- DATASET EXTRACT -
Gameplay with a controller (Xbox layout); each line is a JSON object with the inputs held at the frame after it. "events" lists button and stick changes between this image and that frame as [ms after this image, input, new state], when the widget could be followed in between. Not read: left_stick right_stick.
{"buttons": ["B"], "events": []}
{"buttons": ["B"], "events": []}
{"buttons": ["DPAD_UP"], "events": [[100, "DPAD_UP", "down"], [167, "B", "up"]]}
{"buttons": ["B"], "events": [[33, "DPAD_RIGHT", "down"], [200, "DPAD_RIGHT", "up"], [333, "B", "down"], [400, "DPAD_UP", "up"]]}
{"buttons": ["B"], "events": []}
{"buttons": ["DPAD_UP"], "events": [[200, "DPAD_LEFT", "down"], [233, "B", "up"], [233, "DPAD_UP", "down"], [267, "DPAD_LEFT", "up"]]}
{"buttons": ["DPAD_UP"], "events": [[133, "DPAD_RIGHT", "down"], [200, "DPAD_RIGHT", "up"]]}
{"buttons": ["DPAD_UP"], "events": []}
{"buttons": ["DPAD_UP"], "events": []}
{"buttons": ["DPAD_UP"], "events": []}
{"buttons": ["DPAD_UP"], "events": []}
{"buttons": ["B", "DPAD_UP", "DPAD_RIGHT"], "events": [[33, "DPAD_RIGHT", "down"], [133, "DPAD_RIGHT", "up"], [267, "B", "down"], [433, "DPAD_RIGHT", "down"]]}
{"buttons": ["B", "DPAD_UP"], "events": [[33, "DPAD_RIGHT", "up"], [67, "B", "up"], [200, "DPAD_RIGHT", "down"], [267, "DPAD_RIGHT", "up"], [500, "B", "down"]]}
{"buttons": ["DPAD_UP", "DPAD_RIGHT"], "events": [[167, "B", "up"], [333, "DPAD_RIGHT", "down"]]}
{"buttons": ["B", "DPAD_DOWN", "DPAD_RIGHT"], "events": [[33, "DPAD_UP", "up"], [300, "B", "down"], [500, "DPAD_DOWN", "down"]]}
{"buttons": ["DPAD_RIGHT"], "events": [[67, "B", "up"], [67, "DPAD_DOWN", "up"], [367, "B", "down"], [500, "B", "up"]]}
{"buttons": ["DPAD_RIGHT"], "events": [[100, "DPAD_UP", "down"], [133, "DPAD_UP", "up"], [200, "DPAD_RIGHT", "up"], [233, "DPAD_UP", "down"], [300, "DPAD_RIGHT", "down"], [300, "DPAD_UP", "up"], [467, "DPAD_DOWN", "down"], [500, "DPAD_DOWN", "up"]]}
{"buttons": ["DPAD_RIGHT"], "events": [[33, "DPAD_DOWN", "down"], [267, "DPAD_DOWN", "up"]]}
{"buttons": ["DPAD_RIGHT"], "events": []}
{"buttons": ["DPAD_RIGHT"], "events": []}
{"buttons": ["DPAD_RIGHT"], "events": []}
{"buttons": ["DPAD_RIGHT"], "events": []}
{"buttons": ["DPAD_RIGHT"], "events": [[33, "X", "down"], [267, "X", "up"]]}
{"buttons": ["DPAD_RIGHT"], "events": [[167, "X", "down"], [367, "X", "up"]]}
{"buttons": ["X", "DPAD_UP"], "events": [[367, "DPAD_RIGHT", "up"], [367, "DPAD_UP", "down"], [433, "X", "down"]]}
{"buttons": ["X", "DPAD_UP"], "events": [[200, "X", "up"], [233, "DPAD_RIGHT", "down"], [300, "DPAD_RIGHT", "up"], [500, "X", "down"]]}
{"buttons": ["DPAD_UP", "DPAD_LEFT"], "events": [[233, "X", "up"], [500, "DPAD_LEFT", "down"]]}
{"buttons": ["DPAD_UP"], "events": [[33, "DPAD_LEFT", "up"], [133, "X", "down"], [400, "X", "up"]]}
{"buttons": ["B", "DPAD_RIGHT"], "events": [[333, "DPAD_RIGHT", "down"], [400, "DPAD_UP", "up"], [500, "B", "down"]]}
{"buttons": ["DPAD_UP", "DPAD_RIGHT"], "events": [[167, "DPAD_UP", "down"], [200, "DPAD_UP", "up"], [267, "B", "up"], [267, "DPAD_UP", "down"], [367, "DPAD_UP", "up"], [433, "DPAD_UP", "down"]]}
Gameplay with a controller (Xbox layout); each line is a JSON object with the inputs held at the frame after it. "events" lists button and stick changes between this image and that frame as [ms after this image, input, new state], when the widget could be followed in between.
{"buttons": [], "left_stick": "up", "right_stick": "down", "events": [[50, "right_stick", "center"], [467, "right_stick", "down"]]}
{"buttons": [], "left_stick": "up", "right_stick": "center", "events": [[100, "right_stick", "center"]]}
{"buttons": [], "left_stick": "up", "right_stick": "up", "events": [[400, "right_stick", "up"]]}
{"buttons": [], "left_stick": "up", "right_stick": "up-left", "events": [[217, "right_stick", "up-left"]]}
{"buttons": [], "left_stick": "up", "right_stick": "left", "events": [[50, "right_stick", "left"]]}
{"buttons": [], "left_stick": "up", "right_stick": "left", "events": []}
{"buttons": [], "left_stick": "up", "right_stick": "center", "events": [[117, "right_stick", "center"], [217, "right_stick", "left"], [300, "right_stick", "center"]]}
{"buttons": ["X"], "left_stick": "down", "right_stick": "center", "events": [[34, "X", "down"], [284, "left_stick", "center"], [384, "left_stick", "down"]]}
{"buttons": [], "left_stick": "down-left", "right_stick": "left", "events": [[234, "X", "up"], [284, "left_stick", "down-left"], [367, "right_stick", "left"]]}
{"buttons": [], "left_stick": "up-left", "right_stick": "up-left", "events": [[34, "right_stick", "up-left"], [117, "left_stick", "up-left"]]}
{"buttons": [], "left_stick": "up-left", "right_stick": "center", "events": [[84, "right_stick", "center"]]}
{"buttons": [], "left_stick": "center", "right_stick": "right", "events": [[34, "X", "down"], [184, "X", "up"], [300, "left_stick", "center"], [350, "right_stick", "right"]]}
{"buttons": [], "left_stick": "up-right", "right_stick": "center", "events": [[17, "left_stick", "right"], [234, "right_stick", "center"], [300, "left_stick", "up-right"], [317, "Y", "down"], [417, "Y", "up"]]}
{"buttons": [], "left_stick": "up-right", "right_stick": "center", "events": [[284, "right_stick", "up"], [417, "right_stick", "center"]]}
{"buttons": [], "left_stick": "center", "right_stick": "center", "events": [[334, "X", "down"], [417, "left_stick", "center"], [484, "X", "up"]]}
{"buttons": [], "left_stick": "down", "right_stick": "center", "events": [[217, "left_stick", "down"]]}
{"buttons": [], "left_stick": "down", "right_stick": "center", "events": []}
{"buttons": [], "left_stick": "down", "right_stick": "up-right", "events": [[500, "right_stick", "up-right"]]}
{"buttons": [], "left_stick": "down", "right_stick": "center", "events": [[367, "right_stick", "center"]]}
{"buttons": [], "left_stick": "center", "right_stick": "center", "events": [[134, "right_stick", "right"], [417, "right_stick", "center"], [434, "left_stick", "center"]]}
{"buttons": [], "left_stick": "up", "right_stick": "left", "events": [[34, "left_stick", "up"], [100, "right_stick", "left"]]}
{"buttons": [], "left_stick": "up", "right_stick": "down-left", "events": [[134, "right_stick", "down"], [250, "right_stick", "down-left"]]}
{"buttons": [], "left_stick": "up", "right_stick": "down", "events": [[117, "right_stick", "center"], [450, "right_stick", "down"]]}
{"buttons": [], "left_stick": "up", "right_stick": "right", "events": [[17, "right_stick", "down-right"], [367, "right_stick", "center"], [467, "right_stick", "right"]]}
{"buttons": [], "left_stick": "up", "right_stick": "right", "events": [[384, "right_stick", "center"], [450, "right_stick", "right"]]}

- TASK TO COMPLETE -
Exactly as written, copy out all the entries above.

- ANSWER FOR THE TASK -
Gameplay with a controller (Xbox layout); each line is a JSON object with the inputs held at the frame after it. "events" lists button and stick changes between this image and that frame as [ms after this image, input, new state], when the widget could be followed in between. Not read: left_stick right_stick.
{"buttons": ["B"], "events": []}
{"buttons": ["B"], "events": []}
{"buttons": ["DPAD_UP"], "events": [[100, "DPAD_UP", "down"], [167, "B", "up"]]}
{"buttons": ["B"], "events": [[33, "DPAD_RIGHT", "down"], [200, "DPAD_RIGHT", "up"], [333, "B", "down"], [400, "DPAD_UP", "up"]]}
{"buttons": ["B"], "events": []}
{"buttons": ["DPAD_UP"], "events": [[200, "DPAD_LEFT", "down"], [233, "B", "up"], [233, "DPAD_UP", "down"], [267, "DPAD_LEFT", "up"]]}
{"buttons": ["DPAD_UP"], "events": [[133, "DPAD_RIGHT", "down"], [200, "DPAD_RIGHT", "up"]]}
{"buttons": ["DPAD_UP"], "events": []}
{"buttons": ["DPAD_UP"], "events": []}
{"buttons": ["DPAD_UP"], "events": []}
{"buttons": ["DPAD_UP"], "events": []}
{"buttons": ["B", "DPAD_UP", "DPAD_RIGHT"], "events": [[33, "DPAD_RIGHT", "down"], [133, "DPAD_RIGHT", "up"], [267, "B", "down"], [433, "DPAD_RIGHT", "down"]]}
{"buttons": ["B", "DPAD_UP"], "events": [[33, "DPAD_RIGHT", "up"], [67, "B", "up"], [200, "DPAD_RIGHT", "down"], [267, "DPAD_RIGHT", "up"], [500, "B", "down"]]}
{"buttons": ["DPAD_UP", "DPAD_RIGHT"], "events": [[167, "B", "up"], [333, "DPAD_RIGHT", "down"]]}
{"buttons": ["B", "DPAD_DOWN", "DPAD_RIGHT"], "events": [[33, "DPAD_UP", "up"], [300, "B", "down"], [500, "DPAD_DOWN", "down"]]}
{"buttons": ["DPAD_RIGHT"], "events": [[67, "B", "up"], [67, "DPAD_DOWN", "up"], [367, "B", "down"], [500, "B", "up"]]}
{"buttons": ["DPAD_RIGHT"], "events": [[100, "DPAD_UP", "down"], [133, "DPAD_UP", "up"], [200, "DPAD_RIGHT", "up"], [233, "DPAD_UP", "down"], [300, "DPAD_RIGHT", "down"], [300, "DPAD_UP", "up"], [467, "DPAD_DOWN", "down"], [500, "DPAD_DOWN", "up"]]}
{"buttons": ["DPAD_RIGHT"], "events": [[33, "DPAD_DOWN", "down"], [267, "DPAD_DOWN", "up"]]}
{"buttons": ["DPAD_RIGHT"], "events": []}
{"buttons": ["DPAD_RIGHT"], "events": []}
{"buttons": ["DPAD_RIGHT"], "events": []}
{"buttons": ["DPAD_RIGHT"], "events": []}
{"buttons": ["DPAD_RIGHT"], "events": [[33, "X", "down"], [267, "X", "up"]]}
{"buttons": ["DPAD_RIGHT"], "events": [[167, "X", "down"], [367, "X", "up"]]}
{"buttons": ["X", "DPAD_UP"], "events": [[367, "DPAD_RIGHT", "up"], [367, "DPAD_UP", "down"], [433, "X", "down"]]}
{"buttons": ["X", "DPAD_UP"], "events": [[200, "X", "up"], [233, "DPAD_RIGHT", "down"], [300, "DPAD_RIGHT", "up"], [500, "X", "down"]]}
{"buttons": ["DPAD_UP", "DPAD_LEFT"], "events": [[233, "X", "up"], [500, "DPAD_LEFT", "down"]]}
{"buttons": ["DPAD_UP"], "events": [[33, "DPAD_LEFT", "up"], [133, "X", "down"], [400, "X", "up"]]}
{"buttons": ["B", "DPAD_RIGHT"], "events": [[333, "DPAD_RIGHT", "down"], [400, "DPAD_UP", "up"], [500, "B", "down"]]}
{"buttons": ["DPAD_UP", "DPAD_RIGHT"], "events": [[167, "DPAD_UP", "down"], [200, "DPAD_UP", "up"], [267, "B", "up"], [267, "DPAD_UP", "down"], [367, "DPAD_UP", "up"], [433, "DPAD_UP", "down"]]}
Gameplay with a controller (Xbox layout); each line is a JSON object with the inputs held at the frame after it. "events" lists button and stick changes between this image and that frame as [ms after this image, input, new state], when the widget could be followed in between.
{"buttons": [], "left_stick": "up", "right_stick": "down", "events": [[50, "right_stick", "center"], [467, "right_stick", "down"]]}
{"buttons": [], "left_stick": "up", "right_stick": "center", "events": [[100, "right_stick", "center"]]}
{"buttons": [], "left_stick": "up", "right_stick": "up", "events": [[400, "right_stick", "up"]]}
{"buttons": [], "left_stick": "up", "right_stick": "up-left", "events": [[217, "right_stick", "up-left"]]}
{"buttons": [], "left_stick": "up", "right_stick": "left", "events": [[50, "right_stick", "left"]]}
{"buttons": [], "left_stick": "up", "right_stick": "left", "events": []}
{"buttons": [], "left_stick": "up", "right_stick": "center", "events": [[117, "right_stick", "center"], [217, "right_stick", "left"], [300, "right_stick", "center"]]}
{"buttons": ["X"], "left_stick": "down", "right_stick": "center", "events": [[34, "X", "down"], [284, "left_stick", "center"], [384, "left_stick", "down"]]}
{"buttons": [], "left_stick": "down-left", "right_stick": "left", "events": [[234, "X", "up"], [284, "left_stick", "down-left"], [367, "right_stick", "left"]]}
{"buttons": [], "left_stick": "up-left", "right_stick": "up-left", "events": [[34, "right_stick", "up-left"], [117, "left_stick", "up-left"]]}
{"buttons": [], "left_stick": "up-left", "right_stick": "center", "events": [[84, "right_stick", "center"]]}
{"buttons": [], "left_stick": "center", "right_stick": "right", "events": [[34, "X", "down"], [184, "X", "up"], [300, "left_stick", "center"], [350, "right_stick", "right"]]}
{"buttons": [], "left_stick": "up-right", "right_stick": "center", "events": [[17, "left_stick", "right"], [234, "right_stick", "center"], [300, "left_stick", "up-right"], [317, "Y", "down"], [417, "Y", "up"]]}
{"buttons": [], "left_stick": "up-right", "right_stick": "center", "events": [[284, "right_stick", "up"], [417, "right_stick", "center"]]}
{"buttons": [], "left_stick": "center", "right_stick": "center", "events": [[334, "X", "down"], [417, "left_stick", "center"], [484, "X", "up"]]}
{"buttons": [], "left_stick": "down", "right_stick": "center", "events": [[217, "left_stick", "down"]]}
{"buttons": [], "left_stick": "down", "right_stick": "center", "events": []}
{"buttons": [], "left_stick": "down", "right_stick": "up-right", "events": [[500, "right_stick", "up-right"]]}
{"buttons": [], "left_stick": "down", "right_stick": "center", "events": [[367, "right_stick", "center"]]}
{"buttons": [], "left_stick": "center", "right_stick": "center", "events": [[134, "right_stick", "right"], [417, "right_stick", "center"], [434, "left_stick", "center"]]}
{"buttons": [], "left_stick": "up", "right_stick": "left", "events": [[34, "left_stick", "up"], [100, "right_stick", "left"]]}
{"buttons": [], "left_stick": "up", "right_stick": "down-left", "events": [[134, "right_stick", "down"], [250, "right_stick", "down-left"]]}
{"buttons": [], "left_stick": "up", "right_stick": "down", "events": [[117, "right_stick", "center"], [450, "right_stick", "down"]]}
{"buttons": [], "left_stick": "up", "right_stick": "right", "events": [[17, "right_stick", "down-right"], [367, "right_stick", "center"], [467, "right_stick", "right"]]}
{"buttons": [], "left_stick": "up", "right_stick": "right", "events": [[384, "right_stick", "center"], [450, "right_stick", "right"]]}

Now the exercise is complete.